Autosomal recessive, increase intestine iron absorption
is the pathogenesis for hereditary hemochromatosis as we shall see.
Affects middle age men with the bronzing, and what that basically means is that this individual,
take a look at your patient and you say, “My, goodness!
You spent a lot of time in the tanning salon, didn’t you?” “Actually doc, I never did.
I actually never come out of my room because I had this amazing Play Station.
And so therefore if you never come out of the room but you look bronzed
and there's a history in which you started seeing damage to your liver, oh, boy, you see hyperglycemia,
there's no history of transfusion ever in this patient, you're thinking about hereditary hemochromatosis.
We talked about this in hematology as well where our topics there included HFE, hereditary, Fe, iron,
and then also our topic with hepcidin and ferroportin.
Big time for your boards the understanding of this disease is showing up on your boards.
We’ll talk further about hemochromatosis and I’ll walk you through real quick once again, hereditary and primary.
Under hereditary liver disease, well, to say that it’s being caused by hemochromatosis.

* **The data**:
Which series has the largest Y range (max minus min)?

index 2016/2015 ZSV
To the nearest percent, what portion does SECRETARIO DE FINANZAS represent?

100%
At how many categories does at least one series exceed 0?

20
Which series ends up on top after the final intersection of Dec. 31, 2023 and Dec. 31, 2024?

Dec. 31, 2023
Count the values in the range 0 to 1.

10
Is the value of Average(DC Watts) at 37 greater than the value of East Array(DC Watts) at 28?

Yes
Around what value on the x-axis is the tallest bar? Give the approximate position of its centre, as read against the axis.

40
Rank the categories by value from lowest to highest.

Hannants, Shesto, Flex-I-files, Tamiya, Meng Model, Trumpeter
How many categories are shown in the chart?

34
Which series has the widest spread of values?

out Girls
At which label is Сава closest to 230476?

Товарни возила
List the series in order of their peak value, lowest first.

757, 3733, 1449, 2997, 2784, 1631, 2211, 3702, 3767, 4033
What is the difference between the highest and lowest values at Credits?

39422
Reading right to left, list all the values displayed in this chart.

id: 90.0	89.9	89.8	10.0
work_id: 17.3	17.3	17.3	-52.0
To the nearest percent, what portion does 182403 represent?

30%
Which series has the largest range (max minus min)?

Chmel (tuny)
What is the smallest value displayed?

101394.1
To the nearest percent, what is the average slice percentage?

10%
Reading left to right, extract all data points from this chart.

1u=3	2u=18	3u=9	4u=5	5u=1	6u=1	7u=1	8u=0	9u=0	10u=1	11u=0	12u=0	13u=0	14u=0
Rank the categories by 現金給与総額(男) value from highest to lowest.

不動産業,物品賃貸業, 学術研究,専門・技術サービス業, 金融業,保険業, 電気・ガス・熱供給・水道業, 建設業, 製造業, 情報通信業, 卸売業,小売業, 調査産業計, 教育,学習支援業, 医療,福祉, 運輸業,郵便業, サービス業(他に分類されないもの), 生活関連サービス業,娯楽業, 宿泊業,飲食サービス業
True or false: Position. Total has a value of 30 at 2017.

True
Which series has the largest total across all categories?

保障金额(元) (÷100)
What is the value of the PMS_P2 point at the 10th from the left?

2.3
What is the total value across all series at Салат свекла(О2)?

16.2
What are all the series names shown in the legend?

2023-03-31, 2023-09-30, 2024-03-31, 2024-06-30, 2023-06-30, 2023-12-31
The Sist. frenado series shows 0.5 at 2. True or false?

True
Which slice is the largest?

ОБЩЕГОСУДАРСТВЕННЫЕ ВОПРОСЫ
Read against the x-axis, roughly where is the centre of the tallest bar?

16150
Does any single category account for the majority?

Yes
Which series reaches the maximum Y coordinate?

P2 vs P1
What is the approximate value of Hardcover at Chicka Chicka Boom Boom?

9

* **Explore the material**:
A. What mode of inheritance does the hemochromatosis lecture give for hereditary hemochromatosis?
B. Rewrite the hemochromatosis lecture from "And so therefore" up to and including "hepcidin and ferroportin.", replacing "hematology" with "pathology".
The records come from a different source than the text.

* **Responses by item number**:
A. Autosomal recessive.

B.
And so therefore if you never come out of the room but you look bronzed
and there's a history in which you started seeing damage to your liver, oh, boy, you see hyperglycemia,
there's no history of transfusion ever in this patient, you're thinking about hereditary hemochromatosis.
We talked about this in pathology as well where our topics there included HFE, hereditary, Fe, iron,
and then also our topic with hepcidin and ferroportin.